* _DIRECTIONS FOR THIS TASK_:
Reproduce every line of text in all the rows below without changing anything, and leave the pictures out of your answer.

* _Saved entries_:
- Opening Delimiter -
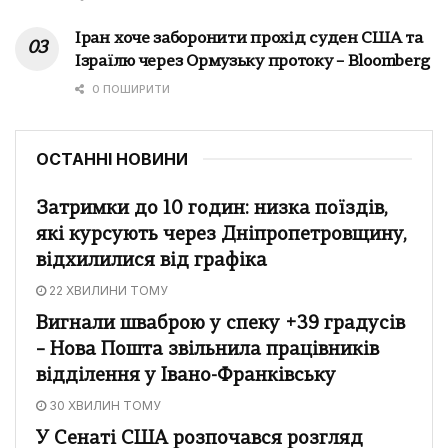
Іран хоче заборонити прохід суден США та
Ізраїлю через Ормузьку протоку – Bloomberg
0 ПОШИРИТИ
ОСТАННІ НОВИНИ
Затримки до 10 годин: низка поїздів,
які курсують через Дніпропетровщину,
відхилилися від графіка
22 ХВИЛИНИ ТОМУ
Вигнали шваброю у спеку +39 градусів
– Нова Пошта звільнила працівників
відділення у Івано-Франківську
30 ХВИЛИН ТОМУ
У Сенаті США розпочався розгляд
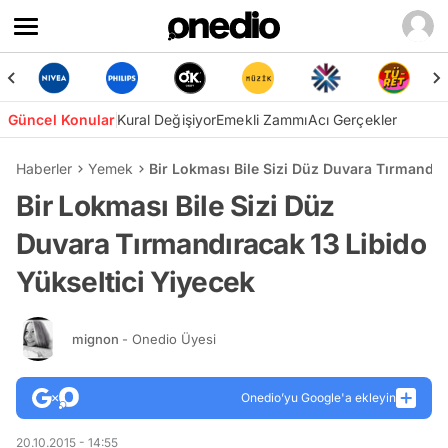
Güncel Konular
Kural Değişiyor
Emekli Zammı
Acı Gerçekler
Haberler
Yemek
Bir Lokması Bile Sizi Düz Duvara Tırmandır
Bir Lokması Bile Sizi Düz
Duvara Tırmandıracak 13 Libido
Yükseltici Yiyecek
mignon
- Onedio Üyesi
Onedio’yu Google'a ekleyin
20.10.2015 - 14:55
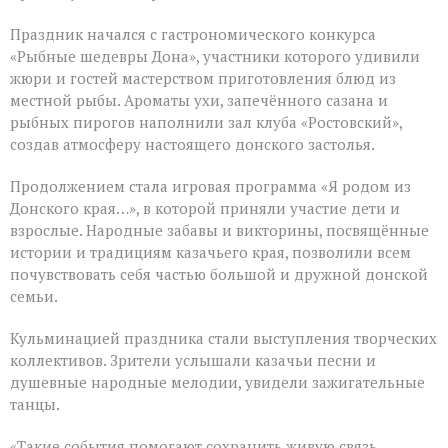
Праздник начался с гастрономического конкурса
«Рыбные шедевры Дона», участники которого удивили
жюри и гостей мастерством приготовления блюд из
местной рыбы. Ароматы ухи, запечённого сазана и
рыбных пирогов наполнили зал клуба «Ростовский»,
создав атмосферу настоящего донского застолья.
Продолжением стала игровая программа «Я родом из
Донского края…», в которой приняли участие дети и
взрослые. Народные забавы и викторины, посвящённые
истории и традициям казачьего края, позволили всем
почувствовать себя частью большой и дружной донской
семьи.
Кульминацией праздника стали выступления творческих
коллективов. Зрители услышали казачьи песни и
душевные народные мелодии, увидели зажигательные
танцы.
«Такие события помогают сохранить живую связь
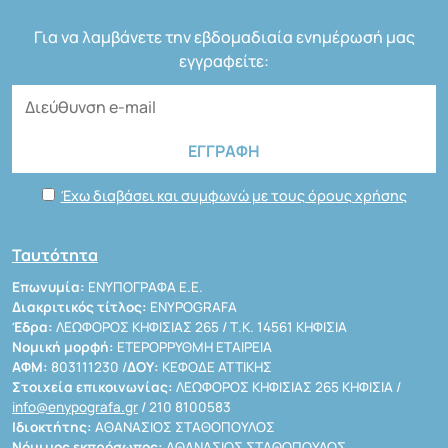
Για να λαμβάνετε την εβδομαδιαία ενημέρωσή μας
εγγραφείτε:
Έχω διαβάσει και συμφωνώ με τους όρους χρήσης
Ταυτότητα
Επωνυμία:
ΕΝΥΠΟΓΡΑΦΑ Ε.Ε.
Διακριτικός τίτλος:
ENYPOGRAFA
Έδρα:
ΛΕΩΦΟΡΟΣ ΚΗΦΙΣΙΑΣ 265 / Τ.Κ. 14561 ΚΗΦΙΣΙΑ
Νομική μορφή:
ΕΤΕΡΟΡΡΥΘΜΗ ΕΤΑΙΡΕΙΑ
ΑΦΜ:
803111230 /
ΔΟΥ:
ΚΕΦΟΔΕ ΑΤΤΙΚΗΣ
Στοιχεία επικοινωνίας:
ΛΕΩΦΟΡΟΣ ΚΗΦΙΣΙΑΣ 265 ΚΗΦΙΣΙΑ /
info@enypografa.gr
/ 210 8100583
Ιδιοκτήτης:
ΑΘΑΝΑΣΙΟΣ ΣΤΑΘΟΠΟΥΛΟΣ
Νόμιμος εκπρόσωπος:
ΑΘΑΝΑΣΙΟΣ ΣΤΑΘΟΠΟΥΛΟΣ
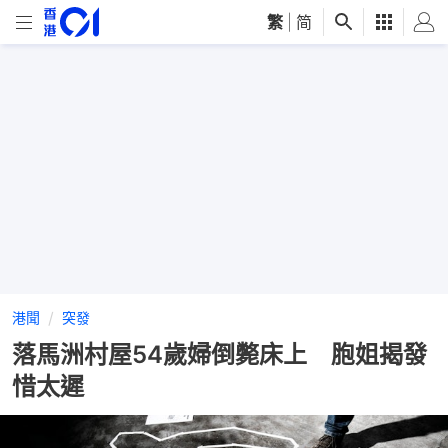
繁
|
简
港聞
突發
落馬洲村屋54歲婦倒斃床上 胞姐揭發
惜太遲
- Closing Delimiter -
* _ANSWER AREA_:
Іран хоче заборонити прохід суден США та
Ізраїлю через Ормузьку протоку – Bloomberg
0 ПОШИРИТИ
ОСТАННІ НОВИНИ
Затримки до 10 годин: низка поїздів,
які курсують через Дніпропетровщину,
відхилилися від графіка
22 ХВИЛИНИ ТОМУ
Вигнали шваброю у спеку +39 градусів
– Нова Пошта звільнила працівників
відділення у Івано-Франківську
30 ХВИЛИН ТОМУ
У Сенаті США розпочався розгляд
Güncel Konular
Kural Değişiyor
Emekli Zammı
Acı Gerçekler
Haberler
Yemek
Bir Lokması Bile Sizi Düz Duvara Tırmandır
Bir Lokması Bile Sizi Düz
Duvara Tırmandıracak 13 Libido
Yükseltici Yiyecek
mignon
- Onedio Üyesi
Onedio’yu Google'a ekleyin
20.10.2015 - 14:55
Праздник начался с гастрономического конкурса
«Рыбные шедевры Дона», участники которого удивили
жюри и гостей мастерством приготовления блюд из
местной рыбы. Ароматы ухи, запечённого сазана и
рыбных пирогов наполнили зал клуба «Ростовский»,
создав атмосферу настоящего донского застолья.
Продолжением стала игровая программа «Я родом из
Донского края…», в которой приняли участие дети и
взрослые. Народные забавы и викторины, посвящённые
истории и традициям казачьего края, позволили всем
почувствовать себя частью большой и дружной донской
семьи.
Кульминацией праздника стали выступления творческих
коллективов. Зрители услышали казачьи песни и
душевные народные мелодии, увидели зажигательные
танцы.
«Такие события помогают сохранить живую связь
Για να λαμβάνετε την εβδομαδιαία ενημέρωσή μας
εγγραφείτε:
Έχω διαβάσει και συμφωνώ με τους όρους χρήσης
Ταυτότητα
Επωνυμία:
ΕΝΥΠΟΓΡΑΦΑ Ε.Ε.
Διακριτικός τίτλος:
ENYPOGRAFA
Έδρα:
ΛΕΩΦΟΡΟΣ ΚΗΦΙΣΙΑΣ 265 / Τ.Κ. 14561 ΚΗΦΙΣΙΑ
Νομική μορφή:
ΕΤΕΡΟΡΡΥΘΜΗ ΕΤΑΙΡΕΙΑ
ΑΦΜ:
803111230 /
ΔΟΥ:
ΚΕΦΟΔΕ ΑΤΤΙΚΗΣ
Στοιχεία επικοινωνίας:
ΛΕΩΦΟΡΟΣ ΚΗΦΙΣΙΑΣ 265 ΚΗΦΙΣΙΑ /
info@enypografa.gr
/ 210 8100583
Ιδιοκτήτης:
ΑΘΑΝΑΣΙΟΣ ΣΤΑΘΟΠΟΥΛΟΣ
Νόμιμος εκπρόσωπος:
ΑΘΑΝΑΣΙΟΣ ΣΤΑΘΟΠΟΥΛΟΣ
繁
|
简
港聞
突發
落馬洲村屋54歲婦倒斃床上 胞姐揭發
惜太遲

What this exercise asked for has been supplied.